気象病に関する研究はほとんどが動物実験で、メカニズムは明確になってはいないものの、気圧や気温の変化が体調に影響を与えそうだということは言えそうだ。

そして、いざ症状が出たら対症療法しかない。舟久保さんらは現在の知見から、予防法や対処法として以下のことを勧めている。

  1. 天候の予測アプリや天気予報などを利用して心構えをしておく
  2. ストレスをためず、睡眠や休息を十分にとり健康的な生活を心がける
  3. 体を冷やし過ぎないように調節する(ただし片頭痛では温めないようにする)
  4. 飛行機に搭乗する時に使うトラベル用の耳栓をする


「いきなり体調が悪くなるよりも、あらかじめ今日は危なそうだなと心構えしておくだけでも、心理的な影響はかなり違います。気圧を予測するいくつかのサイトやアプリもありますからうまく活用してください」

ストレスをためず、健康的な生活を送って自律神経のバランスを保つことも不調の軽減になる。

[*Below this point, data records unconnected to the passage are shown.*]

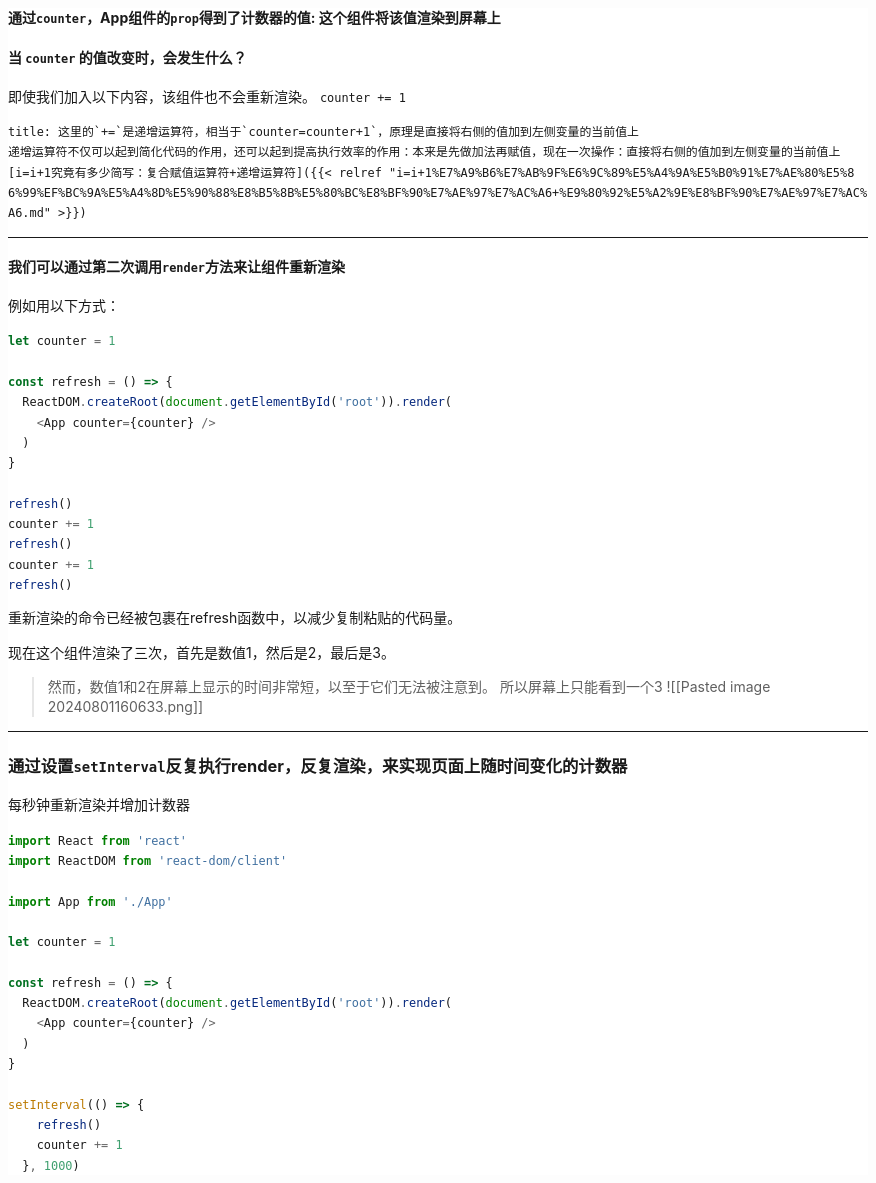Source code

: #### 通过`counter`，App组件的`prop`得到了计数器的值: 这个组件将该值渲染到屏幕上

#### 当 `counter` 的值改变时，会发生什么？

即使我们加入以下内容，该组件也不会重新渲染。
`counter += 1`
```ad-hint
title: 这里的`+=`是递增运算符，相当于`counter=counter+1`，原理是直接将右侧的值加到左侧变量的当前值上
递增运算符不仅可以起到简化代码的作用，还可以起到提高执行效率的作用：本来是先做加法再赋值，现在一次操作：直接将右侧的值加到左侧变量的当前值上
[i=i+1究竟有多少简写：复合赋值运算符+递增运算符]({{< relref "i=i+1%E7%A9%B6%E7%AB%9F%E6%9C%89%E5%A4%9A%E5%B0%91%E7%AE%80%E5%86%99%EF%BC%9A%E5%A4%8D%E5%90%88%E8%B5%8B%E5%80%BC%E8%BF%90%E7%AE%97%E7%AC%A6+%E9%80%92%E5%A2%9E%E8%BF%90%E7%AE%97%E7%AC%A6.md" >}})
```

---
#### 我们可以通过第二次调用`render`方法来让组件重新渲染
例如用以下方式：
```js
let counter = 1

const refresh = () => {
  ReactDOM.createRoot(document.getElementById('root')).render(
    <App counter={counter} />
  )
}

refresh()
counter += 1
refresh()
counter += 1
refresh()
```
重新渲染的命令已经被包裹在refresh函数中，以减少复制粘贴的代码量。

现在这个组件渲染了三次，首先是数值1，然后是2，最后是3。 
> 然而，数值1和2在屏幕上显示的时间非常短，以至于它们无法被注意到。
> 所以屏幕上只能看到一个3
> ![[Pasted image 20240801160633.png]]

---
### 通过设置`setInterval`反复执行render，反复渲染，来实现页面上随时间变化的计数器
每秒钟重新渲染并增加计数器
```js
import React from 'react'
import ReactDOM from 'react-dom/client'

import App from './App'

let counter = 1

const refresh = () => {
  ReactDOM.createRoot(document.getElementById('root')).render(
    <App counter={counter} />
  )
}

setInterval(() => {
    refresh()
    counter += 1
  }, 1000)
```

「睡眠不足はもちろんですが、睡眠は取りすぎても頭痛の原因となります。仕事や人間関係のストレスにも自律神経は影響を受けます」

さらに、内耳への影響を軽減するため、市販の乗り物酔いの薬やめまいに効果のある漢方を飲んだりしておくことも理論上は効果がありそうだと話す。

「臨床研究をしているわけではなく、エビデンスが確立しているわけではないことに注意が必要ですが、酔い止めに含まれる抗ヒスタミン剤は内耳の神経伝達物質を抑えます。我々の仮説に理屈上は合っています」

「酔い止めの薬のほか、めまいを抑える漢方も期待できると言われています。ただ、これも確立した治療法ではないので、必ず事前に医師や薬剤師に相談してください」

また体を冷やし過ぎないように衣服やエアコンなどで体温調節をすることも大事だ。その他、気圧変化の影響を抑えるために、トラベル用の耳栓も効果があるのではないかという。

市販薬に詳しい薬剤師の見解は?

ただし、このような「治療法」は一般的になっているわけではない。

市販薬に詳しい薬剤師 で Fizz-DI代表の児島悠史さんは、気圧が低下すると頭痛薬の売り上げが上がるという研究や、低気圧や湿度の上昇でめまいなどのメニエール病のような症状が悪化するという研究から、「天気と頭痛やめまいなどの症状は関係ありそうだ」と推測はする。

ただ、「乗り物酔いの薬や漢方がこうした症状に効果があるという明確な科学的根拠は見当たらず、また、基本的に効能・効果としても認められていないため、薬剤師としては第一選択として示しづらい。他に打つ手がない場合に、処方を提案されたり患者さんから尋ねられたりしたら一度試してみるのはアリかもしれないと考えるかもしれませんが...」と語る。

その上で、もし患者が「低気圧で片頭痛が酷くて」と薬局の窓口で訴えてきた場合はどうするか?

「市販の痛み止めよりも効果の高い医療用の『トリプタン薬』を試すのが良いかなと思うので、医療機関への受診を第一選択として考えると思います」

「 ただ、『片頭痛とまだ確定診断を受けていない』とか『病院へは行きたくない』という状況であれば、片頭痛のセルフケアとしてガイドラインでも選択肢に挙げられている『ロキソニンS』などのNSAIDs(非ステロイド性抗炎症薬、痛み止め)か、片頭痛に効果があると報告されている漢方薬の『呉茱萸湯』あたりを提示することも考えます」

ロキソプロフェン(ロキソニンなど)やイブプロフェンが効かない、という患者であれば、別の選択肢も考える。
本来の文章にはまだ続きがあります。